Part (a) Let the number of monthly treatments be "X" and assume that the fixed cost of $ 25,000,000 is annual cost and can be spread evenly accross 12 months.
so we have, X * $68 = X * 28.50 + ($25,000,000/12)
X * ($68 - $ 28.50) = $ 2083333.33
X * ($ 39.50) = $ 2083333.33
X = 52,743 (Rounded off)
Therefore NSD has to take 52,743 cases to cover their costs.
(b)
Let the number of monthly treatments be "X" and assume that the fixed cost of $ 25,000,000 is annual cost and can be spread evenly accross 12 months.
so we have, X * $68 = X * 19.25 + ($25,000,000/12)
X * ($68 - $ 19.25) = $ 2083333.33
X * ($ 48.75) = $ 2083333.33
X = 42,735 (Rounded off)
Therefore NSD has to take 42,735 cases to cover their costs.
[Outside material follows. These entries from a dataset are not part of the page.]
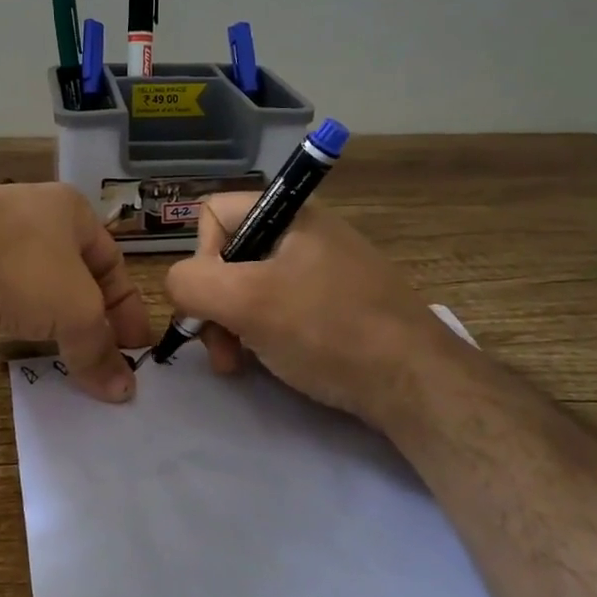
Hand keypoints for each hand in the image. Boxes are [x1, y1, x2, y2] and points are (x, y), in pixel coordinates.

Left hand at [0, 183, 150, 402]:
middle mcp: (30, 210)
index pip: (114, 263)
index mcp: (70, 211)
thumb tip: (123, 391)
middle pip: (70, 273)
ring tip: (36, 343)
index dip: (128, 308)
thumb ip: (99, 349)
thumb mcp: (73, 311)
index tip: (134, 350)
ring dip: (35, 312)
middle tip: (91, 354)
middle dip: (81, 316)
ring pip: (25, 279)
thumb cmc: (16, 269)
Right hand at [164, 194, 440, 426]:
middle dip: (214, 303)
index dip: (201, 257)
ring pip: (252, 286)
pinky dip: (264, 333)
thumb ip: (192, 283)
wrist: (416, 382)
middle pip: (230, 254)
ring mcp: (325, 269)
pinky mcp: (338, 304)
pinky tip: (270, 362)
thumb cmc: (327, 330)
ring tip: (239, 363)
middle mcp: (306, 232)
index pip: (213, 213)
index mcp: (290, 214)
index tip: (214, 300)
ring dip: (234, 325)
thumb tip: (180, 285)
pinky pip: (282, 307)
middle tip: (221, 348)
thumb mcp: (246, 302)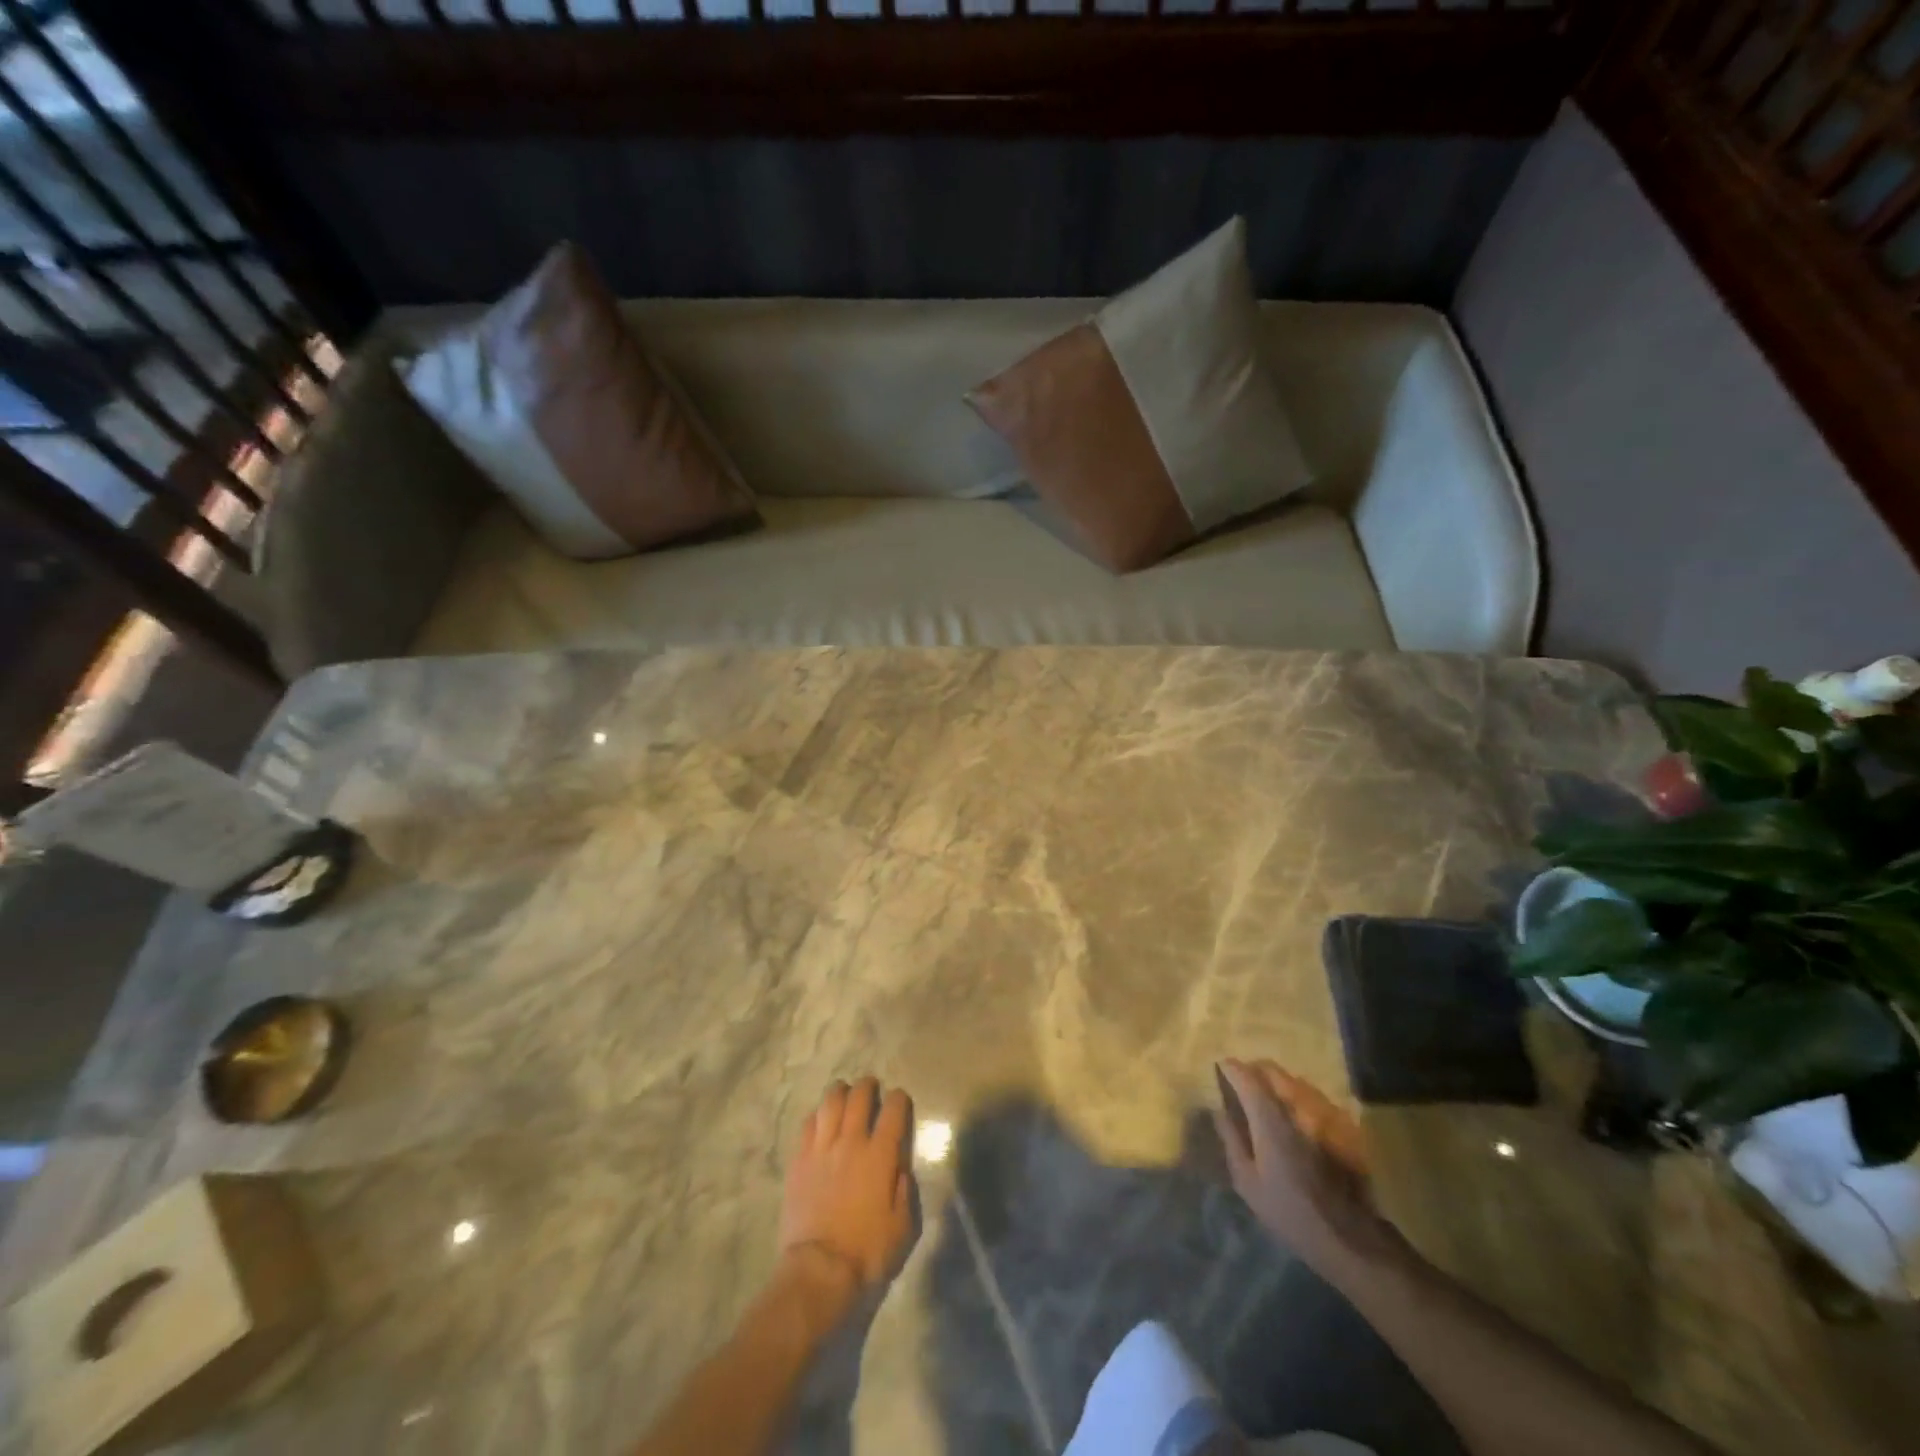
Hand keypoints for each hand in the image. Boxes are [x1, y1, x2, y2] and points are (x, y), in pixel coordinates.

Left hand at [779, 1077, 917, 1293]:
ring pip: (830, 1102)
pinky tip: (821, 1120)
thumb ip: (905, 1190)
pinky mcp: (799, 1160)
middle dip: (868, 1086)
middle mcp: (851, 1141)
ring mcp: (822, 1148)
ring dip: (840, 1092)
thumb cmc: (866, 1251)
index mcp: (880, 1155)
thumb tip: (901, 1166)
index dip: (899, 1098)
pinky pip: (808, 1123)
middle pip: (859, 1096)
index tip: (900, 1100)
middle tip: (871, 1088)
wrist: (818, 1270)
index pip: (894, 1109)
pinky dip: (817, 1115)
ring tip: (844, 1094)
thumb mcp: (902, 1226)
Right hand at [1213, 1058, 1402, 1273]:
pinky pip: (1314, 1098)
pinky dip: (1299, 1098)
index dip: (1230, 1068)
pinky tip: (1296, 1118)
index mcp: (1270, 1120)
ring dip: (1277, 1083)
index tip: (1220, 1068)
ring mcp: (1324, 1114)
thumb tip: (1218, 1110)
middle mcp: (1297, 1107)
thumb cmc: (1290, 1213)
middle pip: (1272, 1070)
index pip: (1246, 1077)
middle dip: (1253, 1070)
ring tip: (1268, 1099)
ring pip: (1294, 1081)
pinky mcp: (1344, 1126)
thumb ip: (1231, 1140)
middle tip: (1242, 1083)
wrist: (1351, 1239)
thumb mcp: (1248, 1183)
2. While considering the potential litigation costs in costing of this product we must understand the fact there is a strong possibility that this cost would arise at some point of the life cycle of the product and there are high chances for this as the product's target audience is Canada which easily allows people to drag companies to the court. Also, if consider the concept of life cycle costing, it is evident that we must include all the costs that are bound to incurr during the life cycle of the product. To understand this we must first learn what life cycle costing is:
When seeking to make a profit on a product it is essential that the total revenue arising from the product exceeds total costs, whether these costs are incurred before, during or after the product is produced. This is the concept of life cycle costing, and it is important to realise that target costs can be driven down by attacking any of the costs that relate to any part of a product’s life.
There are four principal lessons to be learned from lifecycle costing:
Conventional costing records costs only as they are incurred, but recording those costs is different to controlling those costs and performance management depends on cost control, not cost measurement. Hence, we must include the potential litigation costs while costing the product.